Next / Previous / Contents / TCC Help System / NM Tech homepage

37. AccessSummary.__addCategory(): Add URL to appropriate category

This method maintains the invariants on three dictionaries: .__personalLetterMap, .__personalMap, and .__officialMap. It ignores accesses to the institute homepage “/”.

webstats.py
# - - -   A c c e s s S u m m a r y . _ _ a d d C a t e g o r y

    def __addCategory ( self, url ):
        '''Add this URL to the personal or official dictionaries.

          [ url is an URL as a string ->
              if url is "/" or otherwise length 1 ->
                I
              else if url is for a personal page ->
                self.__personalLetterMap  +:=  entry for the third
                    character of url
                self.__personalMap  +:=  entry for url
              else ->
                self.__officialLetterMap  +:=  entry for the second
                    character of url
                self.__officialMap  +:=  entry for url ]
        '''

The values in all three of these dictionaries are Python sets. They use the defaultdict class from the standard Python collections module so that we don't have to worry about creating the set on the first access: we can just use the set type's .add() method. For more information on defaultdict, see Section 5, “Imported modules”.

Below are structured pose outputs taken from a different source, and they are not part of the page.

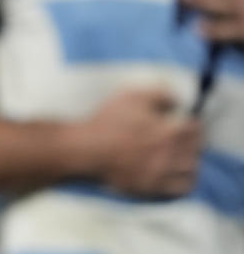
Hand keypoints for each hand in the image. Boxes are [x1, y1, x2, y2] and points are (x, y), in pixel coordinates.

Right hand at [75, 90, 200, 196]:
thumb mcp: (132, 96)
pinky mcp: (153, 187)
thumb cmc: (108, 121)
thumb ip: (160, 94)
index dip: (192, 123)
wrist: (87, 150)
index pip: (195, 128)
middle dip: (193, 142)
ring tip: (183, 156)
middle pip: (196, 150)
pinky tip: (176, 174)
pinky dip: (184, 181)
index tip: (187, 121)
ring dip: (190, 161)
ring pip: (191, 170)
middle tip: (185, 138)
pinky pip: (181, 188)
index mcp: (170, 131)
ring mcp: (163, 173)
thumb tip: (176, 101)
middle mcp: (172, 154)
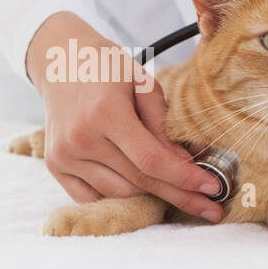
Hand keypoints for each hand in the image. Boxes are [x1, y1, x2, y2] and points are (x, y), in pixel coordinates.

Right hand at [26, 12, 223, 220]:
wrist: (59, 61)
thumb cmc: (106, 67)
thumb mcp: (143, 83)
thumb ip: (164, 125)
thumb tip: (187, 164)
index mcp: (105, 113)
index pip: (151, 160)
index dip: (185, 179)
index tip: (213, 188)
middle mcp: (80, 138)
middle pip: (139, 182)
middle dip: (179, 196)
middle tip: (210, 208)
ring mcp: (64, 155)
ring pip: (120, 193)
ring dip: (151, 193)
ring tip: (175, 188)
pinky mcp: (54, 165)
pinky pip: (93, 197)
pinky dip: (120, 194)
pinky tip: (140, 188)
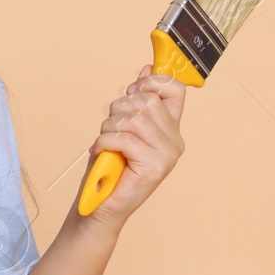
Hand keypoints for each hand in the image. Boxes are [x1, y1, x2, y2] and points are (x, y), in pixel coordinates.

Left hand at [78, 64, 186, 228]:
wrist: (99, 206)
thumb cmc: (109, 166)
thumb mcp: (122, 126)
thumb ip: (136, 101)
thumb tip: (146, 68)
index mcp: (171, 128)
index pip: (175, 90)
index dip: (151, 82)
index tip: (131, 90)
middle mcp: (175, 141)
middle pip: (147, 102)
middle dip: (119, 108)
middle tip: (109, 127)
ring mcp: (167, 155)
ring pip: (135, 119)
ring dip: (109, 127)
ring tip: (104, 142)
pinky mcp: (155, 168)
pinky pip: (125, 139)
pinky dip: (105, 141)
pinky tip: (100, 151)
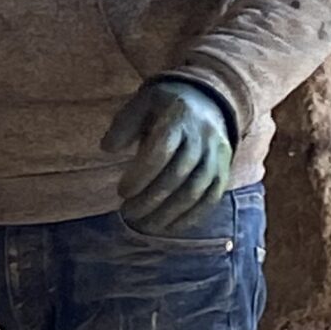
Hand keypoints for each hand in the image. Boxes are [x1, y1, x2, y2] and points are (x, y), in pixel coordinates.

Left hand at [103, 78, 233, 231]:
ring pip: (194, 191)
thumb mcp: (142, 103)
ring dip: (168, 213)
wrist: (207, 101)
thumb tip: (107, 148)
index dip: (141, 175)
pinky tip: (168, 227)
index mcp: (179, 117)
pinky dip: (190, 217)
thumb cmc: (164, 106)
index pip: (161, 151)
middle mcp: (202, 138)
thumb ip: (124, 124)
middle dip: (150, 199)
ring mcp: (216, 156)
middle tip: (128, 213)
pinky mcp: (223, 172)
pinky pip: (210, 199)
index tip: (122, 192)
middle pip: (177, 175)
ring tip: (144, 225)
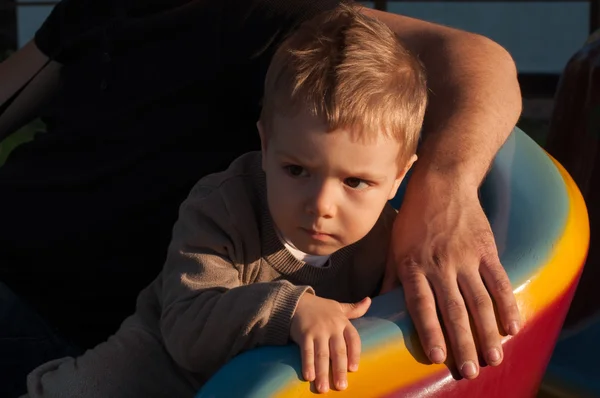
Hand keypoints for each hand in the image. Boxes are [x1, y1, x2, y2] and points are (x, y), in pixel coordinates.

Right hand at [290, 294, 370, 392]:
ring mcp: (317, 331)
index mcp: (343, 322)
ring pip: (322, 355)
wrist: (297, 302)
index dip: (355, 354)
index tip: (354, 369)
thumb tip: (369, 301)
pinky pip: (307, 352)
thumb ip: (354, 309)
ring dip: (322, 373)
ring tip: (323, 388)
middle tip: (341, 387)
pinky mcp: (304, 334)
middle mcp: (332, 327)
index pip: (353, 339)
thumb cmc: (320, 307)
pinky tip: (309, 377)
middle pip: (338, 351)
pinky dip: (308, 364)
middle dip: (339, 370)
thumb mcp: (338, 307)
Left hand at [381, 175, 520, 378]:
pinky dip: (508, 304)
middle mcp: (440, 265)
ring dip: (487, 332)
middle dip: (462, 343)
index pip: (421, 304)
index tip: (435, 356)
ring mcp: (466, 258)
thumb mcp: (394, 246)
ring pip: (479, 301)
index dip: (429, 331)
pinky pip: (499, 281)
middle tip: (469, 371)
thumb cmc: (413, 218)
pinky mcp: (486, 250)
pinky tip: (512, 326)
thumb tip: (378, 303)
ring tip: (492, 357)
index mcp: (414, 265)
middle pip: (453, 310)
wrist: (442, 183)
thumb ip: (390, 277)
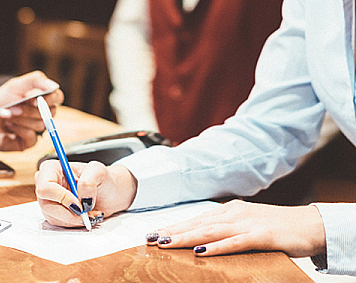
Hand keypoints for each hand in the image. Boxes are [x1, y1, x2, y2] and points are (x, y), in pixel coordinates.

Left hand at [0, 71, 62, 150]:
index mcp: (40, 98)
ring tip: (6, 115)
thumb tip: (54, 86)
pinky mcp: (29, 142)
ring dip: (19, 118)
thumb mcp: (15, 85)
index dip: (50, 99)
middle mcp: (41, 113)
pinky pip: (32, 136)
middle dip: (28, 110)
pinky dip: (18, 129)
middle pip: (50, 112)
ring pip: (40, 125)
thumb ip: (36, 80)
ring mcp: (36, 128)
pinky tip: (8, 126)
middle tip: (12, 107)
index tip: (36, 99)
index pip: (58, 97)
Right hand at [35, 159, 137, 227]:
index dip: (61, 197)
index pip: (45, 187)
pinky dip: (75, 222)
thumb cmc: (102, 179)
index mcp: (52, 169)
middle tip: (86, 212)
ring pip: (54, 217)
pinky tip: (87, 215)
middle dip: (69, 212)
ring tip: (91, 212)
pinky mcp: (55, 213)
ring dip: (74, 218)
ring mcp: (49, 200)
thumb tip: (80, 199)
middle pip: (47, 205)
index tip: (78, 204)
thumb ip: (89, 182)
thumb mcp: (99, 171)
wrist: (109, 193)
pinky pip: (60, 223)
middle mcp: (47, 184)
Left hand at [149, 199, 325, 258]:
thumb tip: (204, 240)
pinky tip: (202, 252)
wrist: (310, 224)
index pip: (196, 219)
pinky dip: (217, 247)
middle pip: (198, 224)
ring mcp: (247, 223)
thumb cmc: (278, 226)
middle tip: (150, 238)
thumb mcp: (248, 225)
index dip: (175, 226)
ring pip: (210, 231)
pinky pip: (235, 242)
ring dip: (186, 237)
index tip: (155, 232)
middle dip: (173, 231)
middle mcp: (234, 213)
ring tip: (166, 242)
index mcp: (229, 210)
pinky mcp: (261, 235)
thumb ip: (228, 229)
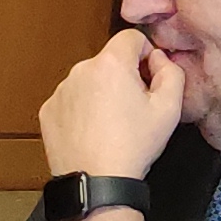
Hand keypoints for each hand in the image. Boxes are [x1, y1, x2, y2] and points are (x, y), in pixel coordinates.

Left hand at [39, 29, 187, 184]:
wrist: (98, 183)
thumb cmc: (133, 146)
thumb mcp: (170, 107)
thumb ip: (171, 71)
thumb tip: (158, 58)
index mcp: (110, 64)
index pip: (131, 37)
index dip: (146, 53)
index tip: (149, 76)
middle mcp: (80, 71)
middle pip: (109, 60)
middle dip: (123, 75)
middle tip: (134, 107)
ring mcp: (60, 91)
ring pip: (89, 80)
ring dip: (101, 92)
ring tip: (112, 123)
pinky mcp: (48, 110)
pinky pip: (71, 100)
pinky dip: (82, 109)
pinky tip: (93, 131)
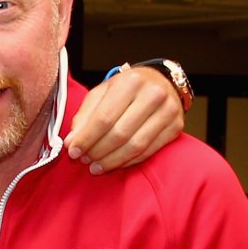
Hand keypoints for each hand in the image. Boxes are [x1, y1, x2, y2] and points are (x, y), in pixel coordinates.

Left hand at [64, 62, 186, 173]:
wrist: (162, 81)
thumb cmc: (127, 88)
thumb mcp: (102, 93)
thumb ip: (85, 116)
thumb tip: (71, 142)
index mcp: (130, 82)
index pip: (104, 118)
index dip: (86, 138)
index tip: (72, 151)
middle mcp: (153, 94)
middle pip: (119, 134)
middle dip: (98, 151)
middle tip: (84, 160)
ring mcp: (168, 111)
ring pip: (135, 146)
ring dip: (112, 161)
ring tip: (96, 166)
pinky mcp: (176, 127)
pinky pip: (148, 151)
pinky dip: (128, 161)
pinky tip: (115, 163)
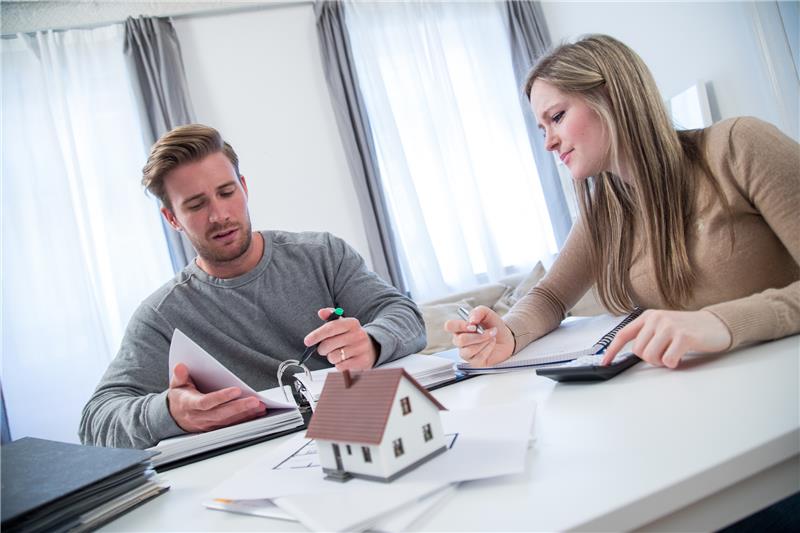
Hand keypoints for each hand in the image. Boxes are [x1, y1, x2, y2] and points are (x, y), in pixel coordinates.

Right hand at [167, 363, 265, 432]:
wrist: (174, 416)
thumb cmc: (180, 397)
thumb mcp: (176, 385)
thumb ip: (179, 375)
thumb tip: (180, 366)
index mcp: (189, 404)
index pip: (206, 402)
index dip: (221, 397)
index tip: (237, 390)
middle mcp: (199, 417)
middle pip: (221, 414)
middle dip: (239, 407)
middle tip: (256, 401)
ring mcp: (207, 424)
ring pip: (228, 421)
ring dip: (246, 414)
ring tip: (261, 406)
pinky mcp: (215, 428)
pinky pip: (231, 425)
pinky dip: (245, 420)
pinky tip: (257, 413)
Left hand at [303, 308, 377, 370]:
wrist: (373, 348)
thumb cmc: (352, 336)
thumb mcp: (343, 324)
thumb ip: (331, 317)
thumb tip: (321, 312)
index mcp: (352, 323)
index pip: (330, 328)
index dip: (316, 335)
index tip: (307, 341)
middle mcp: (358, 334)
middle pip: (328, 344)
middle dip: (322, 349)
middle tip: (325, 349)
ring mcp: (361, 348)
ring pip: (333, 356)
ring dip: (331, 357)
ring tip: (337, 354)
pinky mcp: (361, 361)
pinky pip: (340, 366)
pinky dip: (338, 364)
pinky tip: (344, 360)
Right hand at [443, 305, 514, 366]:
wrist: (506, 338)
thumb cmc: (493, 326)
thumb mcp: (487, 314)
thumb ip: (478, 311)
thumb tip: (471, 320)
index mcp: (459, 328)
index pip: (449, 326)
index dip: (460, 326)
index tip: (473, 325)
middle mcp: (460, 342)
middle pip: (460, 340)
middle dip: (478, 336)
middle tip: (488, 332)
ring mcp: (466, 353)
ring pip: (469, 350)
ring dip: (484, 342)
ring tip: (491, 337)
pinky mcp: (475, 363)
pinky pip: (478, 358)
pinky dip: (488, 349)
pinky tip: (491, 345)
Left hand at [602, 309, 731, 368]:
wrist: (716, 324)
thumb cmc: (688, 329)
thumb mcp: (662, 326)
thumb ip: (647, 335)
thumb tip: (631, 353)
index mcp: (648, 316)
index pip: (623, 334)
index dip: (611, 350)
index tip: (604, 362)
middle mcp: (656, 318)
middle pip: (638, 351)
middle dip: (649, 359)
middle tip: (664, 354)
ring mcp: (669, 326)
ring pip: (650, 357)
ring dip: (661, 362)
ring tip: (672, 354)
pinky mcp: (683, 336)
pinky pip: (667, 360)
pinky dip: (673, 363)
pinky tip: (681, 356)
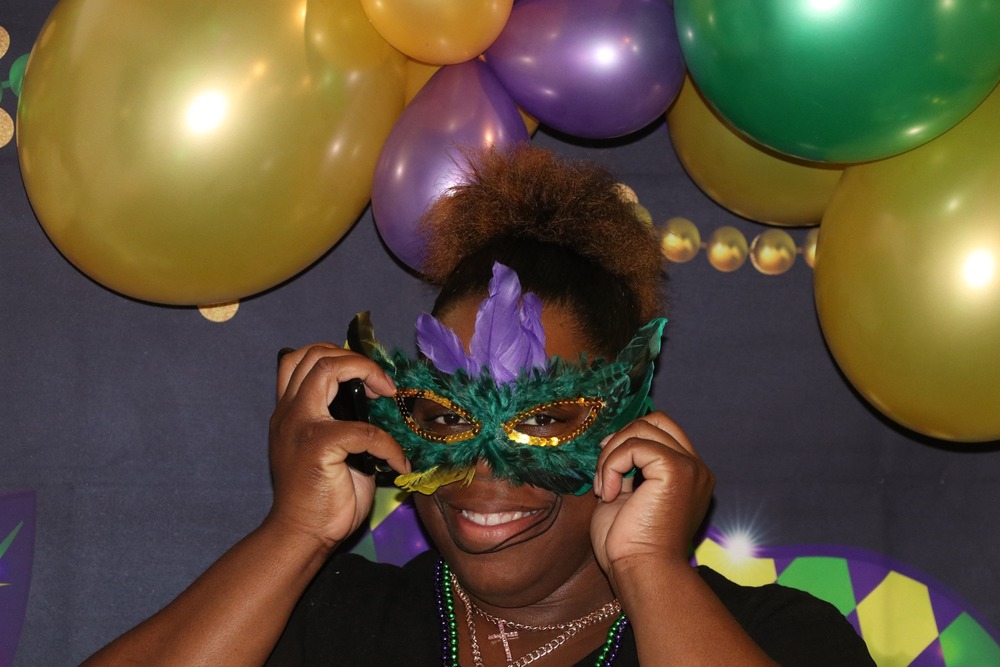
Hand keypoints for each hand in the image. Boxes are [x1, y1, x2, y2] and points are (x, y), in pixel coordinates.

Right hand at [264, 344, 408, 551]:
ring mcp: (300, 426)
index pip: (300, 358)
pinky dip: (389, 444)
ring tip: (388, 396)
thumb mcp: (327, 449)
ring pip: (327, 369)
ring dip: (367, 374)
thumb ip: (339, 422)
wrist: (302, 535)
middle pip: (313, 354)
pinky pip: (365, 430)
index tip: (369, 379)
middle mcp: (289, 413)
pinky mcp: (319, 446)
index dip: (338, 355)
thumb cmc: (320, 496)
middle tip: (382, 385)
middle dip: (355, 358)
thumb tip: (375, 401)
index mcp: (290, 412)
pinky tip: (398, 463)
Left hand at [589, 412, 714, 586]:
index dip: (630, 437)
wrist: (640, 572)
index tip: (607, 462)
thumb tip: (610, 442)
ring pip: (641, 429)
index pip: (662, 430)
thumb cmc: (630, 546)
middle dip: (621, 439)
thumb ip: (629, 468)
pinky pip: (634, 446)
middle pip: (656, 420)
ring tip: (605, 489)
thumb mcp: (629, 496)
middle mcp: (697, 468)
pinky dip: (611, 466)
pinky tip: (609, 494)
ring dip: (611, 455)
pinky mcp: (676, 470)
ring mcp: (690, 467)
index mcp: (689, 475)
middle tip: (604, 469)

The first task is to classify the URL: is it the institute homepage ("/"), a personal page starting with "/~", or an official page starting with "/" not followed by "~"? See the note at the end of this method regarding a defect in the original version; any URL of length one is ignored here.

webstats.py
        #-- 1 --
        if len(url) < 2:
            return
        else:
            maybeTilde  =  url[1]

If the character following the "/" is a tilde, it's a personal page; otherwise it is an official page.

webstats.py
        #-- 2 --
        # [ if maybeTilde != '~' ->
        #     self.__officialMap[directory name from url]  +:= url
        #     return
        #   else -> I ]
        if maybeTilde != '~':
            #-- 2.1 --
            # [ dirName  :=  portion of url[1:] up to the next
            #       "/" if there is one, or to the end otherwise ]
            dirName  =  url[1:].split('/')[0]

            #-- 2.2 --
            # [ self._officialMap[dirName]  +:=  url
            #   return ]
            try:
                self.__officialMap[dirName].add(url)
            except KeyError:
                self.__officialMap[dirName] = set ( [url] )
            return

For a personal page, we must add the URL to two sets: one set by first letter, and one set by personal account name.

webstats.py
        #-- 3 --
        # [ dirName  :=  portion of url[2:] up to the next "/" if
        #       there is one, or to the end otherwise
        #   first  :=  url[2] ]
        dirName  =  url[2:].split('/')[0]
        first  =  url[2]

        #-- 4 --
        # [ self.__personalLetterMap[first]  +:=  dirName
        #   self.__personalMap[dirName]  +:=  url ]
        try:
            self.__personalLetterMap[first].add ( dirName )
        except KeyError:
            self.__personalLetterMap[first]  =  set ( [dirName] )

        try:
            self.__personalMap[dirName].add ( url )
        except KeyError:
            self.__personalMap[dirName]  =  set ( [url] )

Note

In June 2011, a bogus access log record crashed the script. Here is the original code of step 1, above. Here are the events leading to this failure.

  1. The command part of the access log entry looked like this:

    "GET  HTTP/1.1"
    

    There were two spaces between GET and HTTP: the URL should have been between those two spaces.

  2. In Section 51.11, “scanCmdGroup: Process command group”, the command was broken on spaces using cmdGroup.split(' '), and the URL was set to the second element of the result list, which in this case was an empty string.

  3. In Section 51.12, “cleanURL(): Process the raw URL”, the path part of the URL was normalized by using the standard library's os.path.normpath() function. This has the effect of removing “..” elements from the path, a necessity for security reasons. However, when this function is passed an empty string, it returns '.'.

  4. Here in this method, I made the assumption that either the URL was just '/' (as the constant INSTITUTE_HOMEPAGE, defined in Section 6.3, “Web paths”), or it had a second character. Here is the original, flawed code block:

            #-- 1 --
            if url==INSTITUTE_HOMEPAGE:
                return
            else:
                maybeTilde  =  url[1]
    

    Because the value of url at this point was '.', the else clause failed with an IndexError.

The solution is to ignore here any URL that has a length of one.